● Questions
A - Reproduce the passage of the MKNHS website post from "If you have any" up to and including "Recent Sightings page.".
B - According to the MKNHS website post, who looks after the Recent Sightings page?

● Source text
----------
Category Archives: Website Updates

Information about recent changes to the website.

LAUNCH OF THE NEW WEBSITE DESIGN

You will have seen that we have made some changes to the appearance and structure of the MKNHS website. This is a consequence of the re-designing of the website that has been taking place over the past few months, which is now live. Our thanks are due to Jagoda, in particular, whose work and expertise have been absolutely invaluable. We hope you like the new layout.

The main changes are the following:

1.     Navigation around the website: This is now most easily done by clicking on the ‘tiles’ – that is, the boxes you will see further down the Homepage. Each of these takes you to a landing page for that section of the website. There are 8 main landing pages– Home, Programme, News, Recent Sightings, Resources, Photo Gallery, MK Wildlife and About Us.

2.     Drop-down menu: There is still a drop-down menu across the top of the home page, but the structure has been modified from the earlier version. You can also access each of the 8 sections this way.

3.     News updates: There is a rolling ‘banner’ on the Home page where the 4 most recent news items are highlighted. Just click on this for the latest Society and Members news.

4.     Forthcoming Events: To see details of the forthcoming events, just click on the Event Calendar button. The sidebar now appears only on the News pages.

If you have any difficulties, or would like to give the webeditors any feedback – positive or negative – please let us know, by emailing webeditor@mknhs.org.uk

Stop Press: We have discovered that the new website format does not work well on older versions of the iPad. If you have this problem, please let us know asap via webeditor@mknhs.org.uk

Martin Ferns, Jagoda Zajac and Linda Murphy
MKNHS Webeditors

 

Website update – and an invitation

The MKNHS website is run by a small group of members. Rebecca Hiorns has had to drop out at the beginning of 2024 from her ‘webmaster’ role due to her work commitments, but we are lucky that Jagoda Zajac has stepped in as webmaster, joining Linda Murphy and Martin Ferns on the editorial team. In addition, Bob Phillips looks after the Recent Sightings page.
----------
● Data
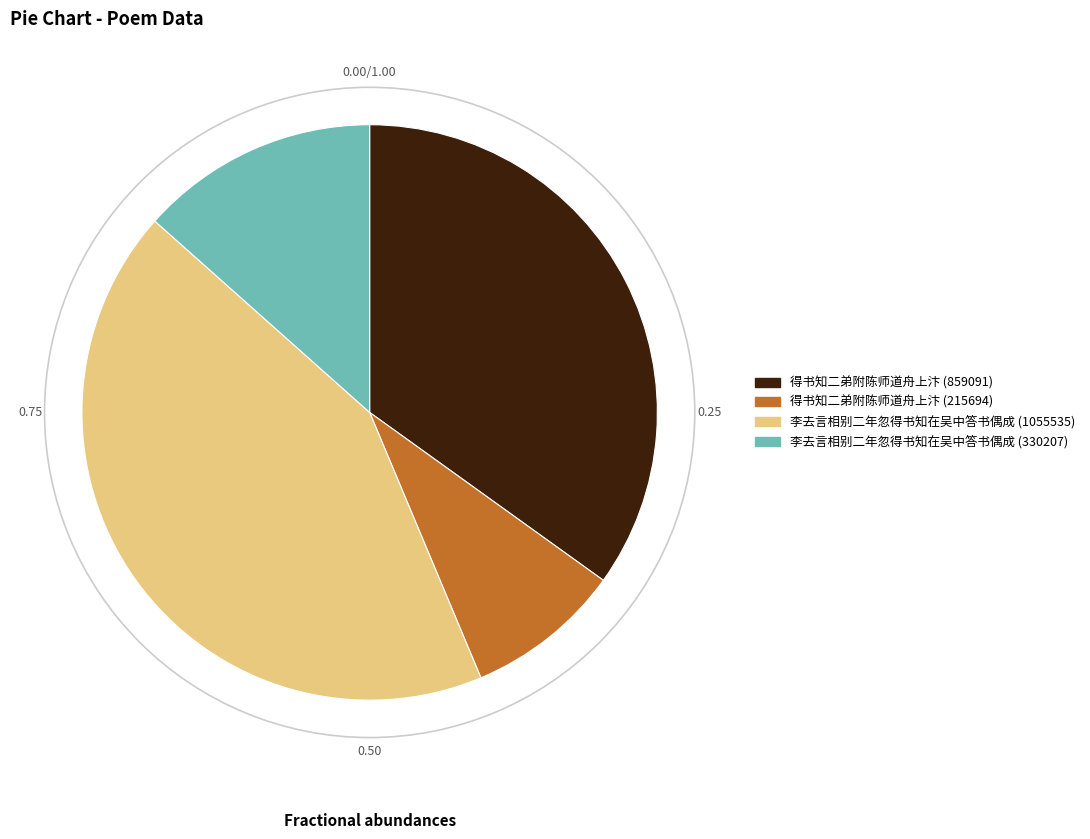

The 得书知二弟附陈师道舟上汴 (215694) slice represents 16% of the pie. True or false?

False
----------
● Answer list
A -
If you have any difficulties, or would like to give the webeditors any feedback – positive or negative – please let us know, by emailing webeditor@mknhs.org.uk

Stop Press: We have discovered that the new website format does not work well on older versions of the iPad. If you have this problem, please let us know asap via webeditor@mknhs.org.uk

Martin Ferns, Jagoda Zajac and Linda Murphy
MKNHS Webeditors

 

Website update – and an invitation

The MKNHS website is run by a small group of members. Rebecca Hiorns has had to drop out at the beginning of 2024 from her ‘webmaster’ role due to her work commitments, but we are lucky that Jagoda Zajac has stepped in as webmaster, joining Linda Murphy and Martin Ferns on the editorial team. In addition, Bob Phillips looks after the Recent Sightings page.

B - Bob Phillips